Doisneau never rose to the ranks of full étoiles or principal ballerina but remained a sujet, a performer who dances as a permanent fixture of the corps de ballet, often as a background dancer to the soloist. Her measured cadence and whispery tenor belie rarely spoken, even taboo, disclosures: she divulges her monthly salary, as well as her belief that she may not have been talented or physically strong enough to become a principal soloist. Like the inscrutable-turned-expressive Zidane in Gordon's film, Doisneau breaks the performer's fourth wall through monologue. Direct address places her in a spare but engrossing economy of language.

A full 85 seconds (6:15-7:40) of pacing, heavy breathing, doubling over knees, and rehydration to regain her composure (much like a professional athlete). An unaccustomed scene, watching a stage performer caught in the breaks of her act. As Ramsay Burt enumerates in "Revisiting 'No to Spectacle': Self Unfinished and Véronique Doisneau,": "One could tell from a strain in her voice which movements were the most demanding, and one could hear her becoming increasingly out of breath as the extract progressed. At the end, she took her time to get her breath back, sipping water, her heavy breathing broadcast throughout the auditorium. Her exhaustion was perhaps surprising. Not only had the stately quality of the material she performed not seemed especially strenuous, but ballet dancers conventionally strive to create an illusion of effortlessness."

Doisneau's physical exhaustion—her abrupt break from the airy perfection of ballet to the lethargy of a grounded earthling—is mesmerizing. (Here I must disagree with Burt when he writes that "watching her get her breath back was boring.") I was made uncomfortable not by my own inactivity, contrasted against Doisneau's actual breathlessness, but by the pleasure induced by watching such exertion. An guarded stage secret is set free. It's literally mortifying watching gods humbled to mere mortals.

Pleasure is a funny and flawed concept, and Bel x Doisneau interpolate all its ambiguous parts: the pleasure of making art (a "calling"), the pleasure of pain, and reciprocally, the spectator's pleasure in watching a working performer deconstruct their work.

Doisneau declares herself a spectator and great admirer of fellow ballerinas. In a memorable segment she invites Céline Talon on stage to dance Mats Ek's Giselle as Doisneau herself watches in a clever mise en abyme. (I had to look up both the name of the dancer and the piece; despite her protestations, Doisneau remains a riveting étoile here.)

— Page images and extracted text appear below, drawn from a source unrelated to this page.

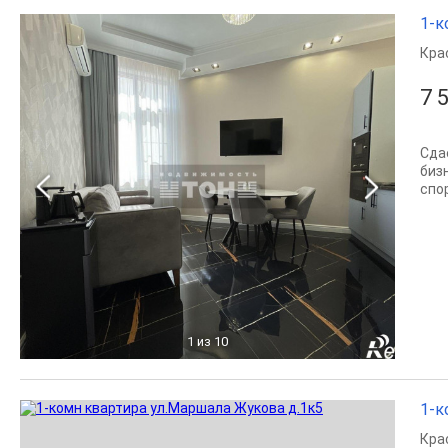
1-к
Кра
7 
Сда
биз
спор
1
из 10
1-к
Кра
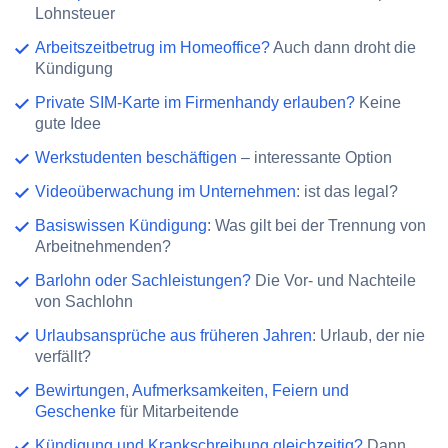
Lohnsteuer
Arbeitszeitbetrug im Homeoffice?
Auch dann droht die
Kündigung
Private SIM-Karte im Firmenhandy erlauben?
Keine
gute Idee
Werkstudenten beschäftigen
– interessante Option
Videoüberwachung im Unternehmen
: ist das legal?
Basiswissen Kündigung
: Was gilt bei der Trennung von
Arbeitnehmenden?
Barlohn oder Sachleistungen?
Die Vor- und Nachteile
von Sachlohn
Urlaubsansprüche aus früheren Jahren
: Urlaub, der nie
verfällt?
Bewirtungen, Aufmerksamkeiten, Feiern und
Geschenke
für Mitarbeitende
Kündigung und Krankschreibung gleichzeitig?
Dann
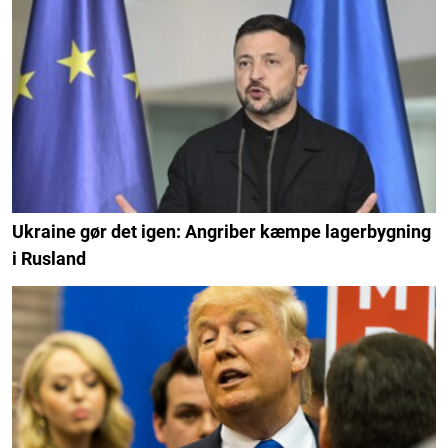
Ukraine gør det igen: Angriber kæmpe lagerbygning
i Rusland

Of being one of 32 dancers to perform immobilizing poses in Swan Lake: "We become a human decor to highlight the 'Stars.' And for us, it is the most horrible thing we do. Me, for example. I want to scream, or even leave the stage." Stripped of her 31 colleagues onstage, the previously wrenching and frenetic act Doisneau performed collectively hushes down to a frozen, staccato-like solo.

Both Gordon x Zidane and Bel x Doisneau rustle up a documentary form without being conceptually bound to the label at all (Bel calls his a "theatrical documentary"). What joins the works together is the dismantling of spectacle at the same time that we are caught almost helpless before it. Through the raw materials of performed labor—sweat, breath, technical skill—they furnish a rare space to visualize labor typically hidden from view through atomization, cheapened human life, and the technical flawlessness of spectacle.

Thanks to Aaron Pellerin, whose talk "Zidane's Face: The Physiognomics of Sensation and Affect" (Society for Cinema and Media Studies, 2012) lead me to think more about performance and the body in Gordon's film. Thanks to Amie Siegel for introducing me to Bel's work. Thanks to Laetitia Sonami for providing a space to hear myself think about these examples of live films as kin.